What is expected — All lines in the material below that hold "down" should be found and copied.

Data provided —
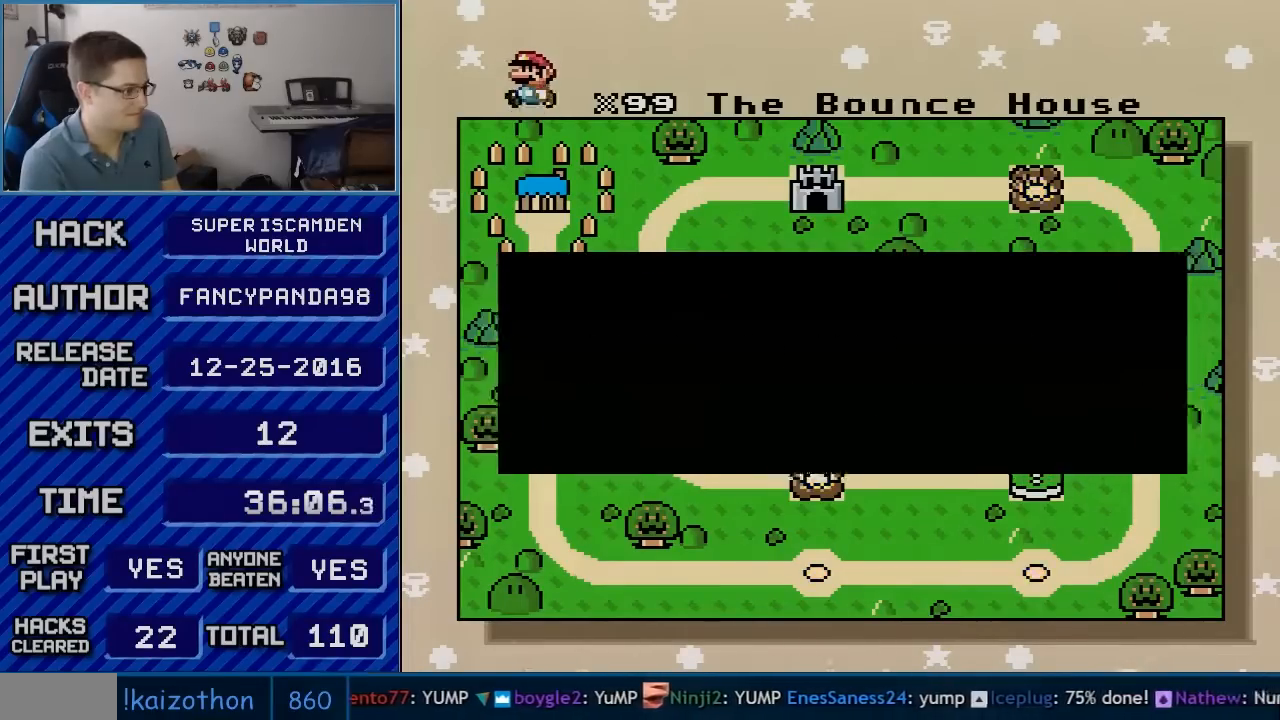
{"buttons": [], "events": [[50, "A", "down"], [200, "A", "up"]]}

==

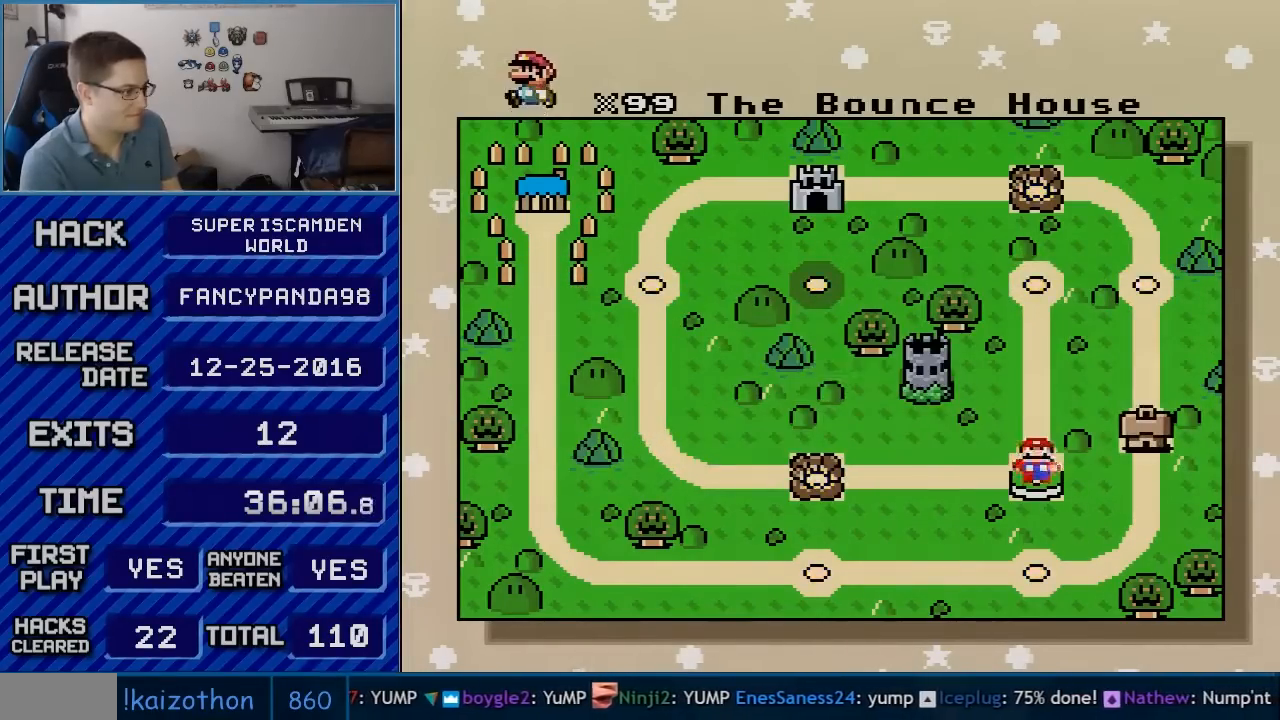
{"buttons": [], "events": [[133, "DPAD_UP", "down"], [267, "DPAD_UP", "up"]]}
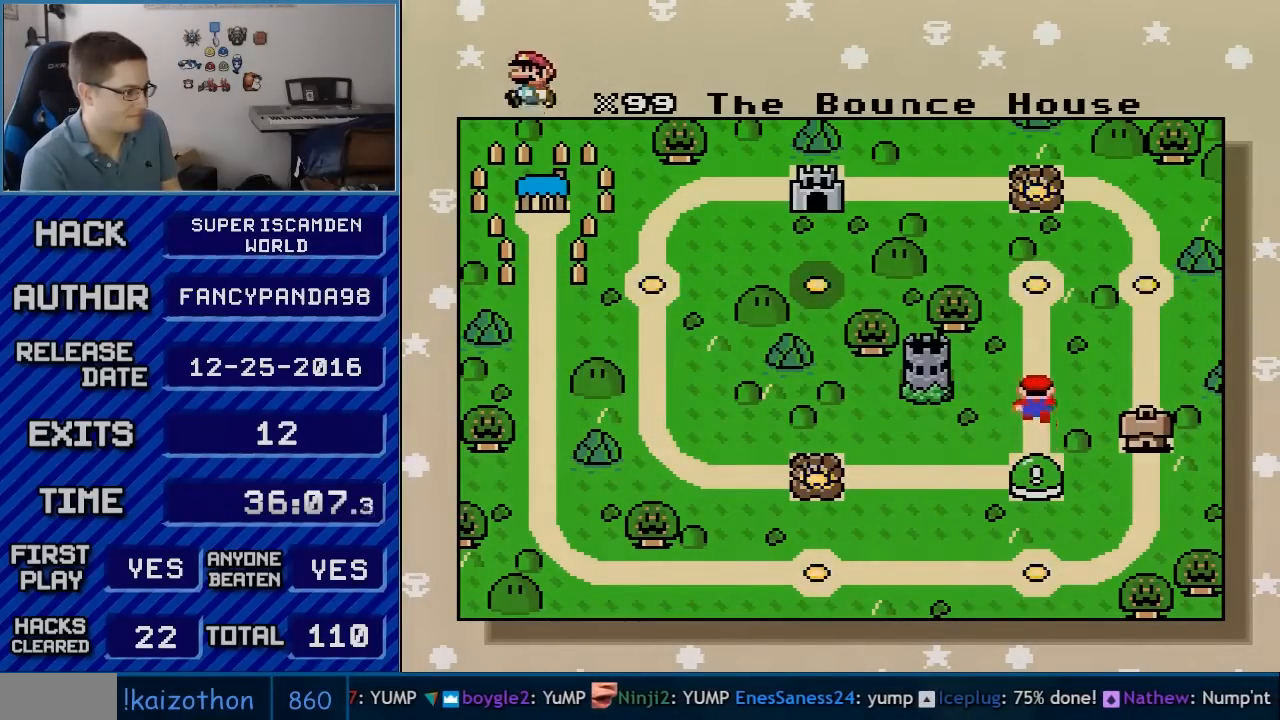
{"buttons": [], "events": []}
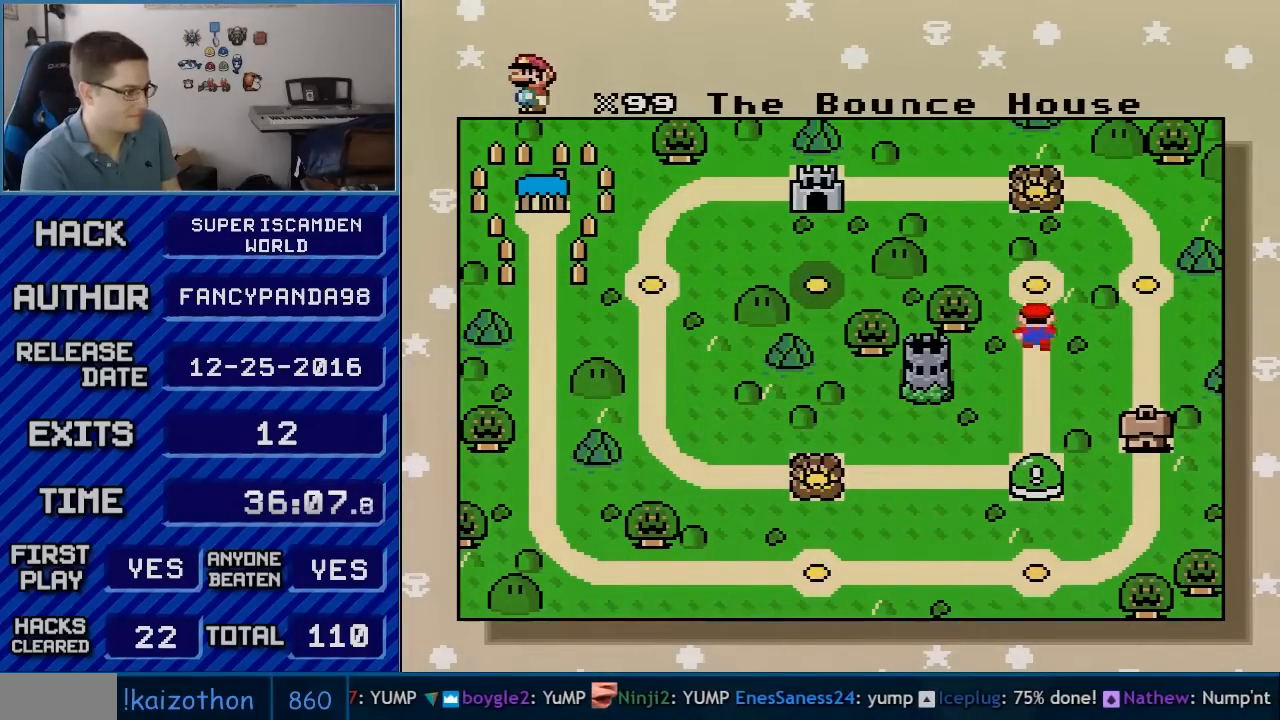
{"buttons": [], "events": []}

* * *

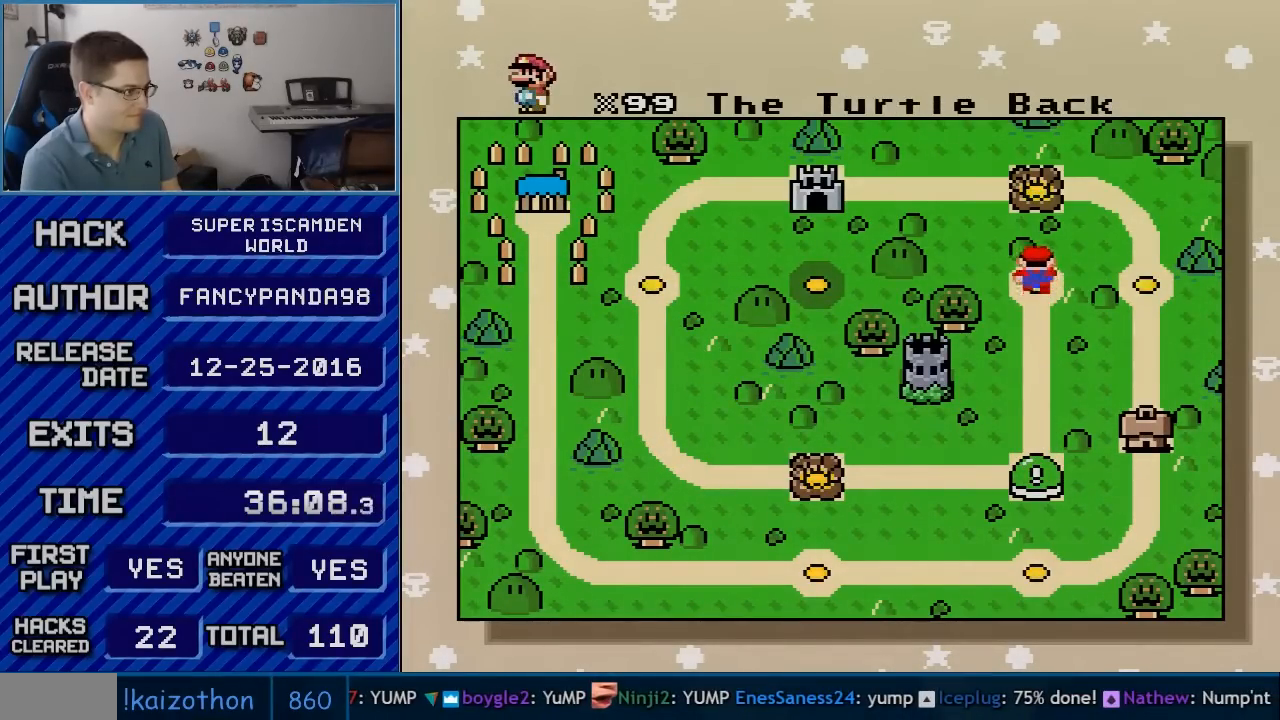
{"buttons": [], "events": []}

Expected answer —
{"buttons": [], "events": [[50, "A", "down"], [200, "A", "up"]]}
{"buttons": [], "events": [[133, "DPAD_UP", "down"], [267, "DPAD_UP", "up"]]}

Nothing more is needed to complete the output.